▶ _To do_
**1)** In the reply about sorting, which class is suggested as the one to look at for using the two files?
**2)** Do these statements agree with the reply about sorting? Answer yes or no for each, and quote the deciding words.
(a) The reason for having a RAM-based FieldCache is speed.
(b) The replier has already tried out the recent improvements for grabbing individual stored fields.
(c) The first int to sort on corresponds to a one-hour timestamp.

▶ _Extract to read_
>>>>>
From Chris Hostetter <>
Subject RE: Sorting
Date Tue, 01 Aug 2006 08:37:10 GMT

: I take your point that Berkley DB would be much less clumsy, but an
: application that's already using a relational database for other purposes
: might as well use that relational database, no?

if you already have some need to access data about each matching doc from
a relational DB, then sure you might as well let it sort for you -- but
just bcause your APP has some DB connections open doesn't mean that's a
worthwhile reason to ask it to do the sort ... your app might have some
netowrk connections open to an IMAP server as well .. that doesn't mean
you should convert the docs to email messages and ask the IMAP server to
sort them :)

: I'm not really with you on the random access file, Chris. Here's where I am
: up to with my [mis-]understanding...
: I want to sort on 2 terms. Happily these can be ints (the first is an INT
: corresponding to a 10 minute timestamp "YYMMDDHHI" and the second INT is a
: hash of a string, used to group similar documents together within those 10
: minute timestamps). When I initially warm up the FieldCache (first search
: after opening the Searcher), I start by generating two random access files
: with int values at offsets corresponding to document IDs for each of these;
: the first file would have ints corresponding to the timestamp and the second
: would have integers corresponding to the hash. I'd then need to generate a
: third file which is equivalent to an array dimensioned by document ID, with
: document IDs in compound sort order??

i'm not sure why you think you need the third file ... you should be
able to use the two files you created exactly the way the existing code
would use the two arrays if you were using an in memory FieldCache (with
file seeks instead of array lookups) .. i think the class you want to look
at is FieldSortedHitQueue

: In a big index, it will take a while to walk through all of the documents to
: generate the first two random access files and the sort process required to
: generate the sorted file is going to be hard work.

well .. yes.  but that's the trade off, the reason for the RAM based
FieldCache is speed .. if you don't have that RAM to use, then doing
the same things on disk gets slower.

Bear in mind, there have been some improvements recently to the ability to
grab individual stored fields per document (FieldSelector is the name of
the class i think) ... i haven't tried those out yet, but they could make
Sorting on a stored field (which wouldn't require building up any cache -
RAM or Disk based) feasible regardless of the size of your result sets ...
but i haven't tried that yet.
<<<<<
▶ _Data supplied_
>>>>>
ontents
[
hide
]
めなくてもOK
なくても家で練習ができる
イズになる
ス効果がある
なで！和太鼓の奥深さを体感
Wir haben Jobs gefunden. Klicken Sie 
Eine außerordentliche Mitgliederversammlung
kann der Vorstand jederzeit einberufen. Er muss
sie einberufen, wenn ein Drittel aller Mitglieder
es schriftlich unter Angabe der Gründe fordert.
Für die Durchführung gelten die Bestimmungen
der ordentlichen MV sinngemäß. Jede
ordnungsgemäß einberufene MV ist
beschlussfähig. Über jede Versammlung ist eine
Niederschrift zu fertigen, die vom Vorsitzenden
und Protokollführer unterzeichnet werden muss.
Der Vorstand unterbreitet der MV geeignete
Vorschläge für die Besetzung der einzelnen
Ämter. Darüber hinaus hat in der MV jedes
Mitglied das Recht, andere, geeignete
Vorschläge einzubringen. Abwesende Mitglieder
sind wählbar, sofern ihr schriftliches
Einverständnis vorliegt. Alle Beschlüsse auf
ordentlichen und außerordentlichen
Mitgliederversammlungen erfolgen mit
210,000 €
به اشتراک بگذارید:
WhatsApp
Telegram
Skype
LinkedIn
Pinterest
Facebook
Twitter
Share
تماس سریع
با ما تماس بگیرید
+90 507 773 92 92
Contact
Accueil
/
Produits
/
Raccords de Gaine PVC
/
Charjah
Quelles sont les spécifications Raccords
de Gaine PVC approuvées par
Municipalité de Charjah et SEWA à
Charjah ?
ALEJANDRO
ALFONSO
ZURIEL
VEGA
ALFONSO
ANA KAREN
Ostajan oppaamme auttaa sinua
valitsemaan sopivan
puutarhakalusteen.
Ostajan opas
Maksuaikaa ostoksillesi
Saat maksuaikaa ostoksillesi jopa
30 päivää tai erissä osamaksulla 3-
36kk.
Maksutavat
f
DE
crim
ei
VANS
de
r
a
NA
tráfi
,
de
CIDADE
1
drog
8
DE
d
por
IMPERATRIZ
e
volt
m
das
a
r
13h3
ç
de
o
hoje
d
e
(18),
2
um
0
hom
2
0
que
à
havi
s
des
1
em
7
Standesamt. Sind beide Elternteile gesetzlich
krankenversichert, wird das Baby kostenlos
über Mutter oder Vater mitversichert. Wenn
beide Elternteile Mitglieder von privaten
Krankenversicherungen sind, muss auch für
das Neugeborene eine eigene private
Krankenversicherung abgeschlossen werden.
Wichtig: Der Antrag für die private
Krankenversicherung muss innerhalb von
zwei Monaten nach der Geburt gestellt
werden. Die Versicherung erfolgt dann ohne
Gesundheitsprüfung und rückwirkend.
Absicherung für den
<<<<<
▶ _Exercise solutions_
**1)** FieldSortedHitQueue

**2)**
(a) Yes: "the reason for the RAM based FieldCache is speed"
(b) No: "i haven't tried those out yet"
(c) No: "corresponding to a 10 minute timestamp"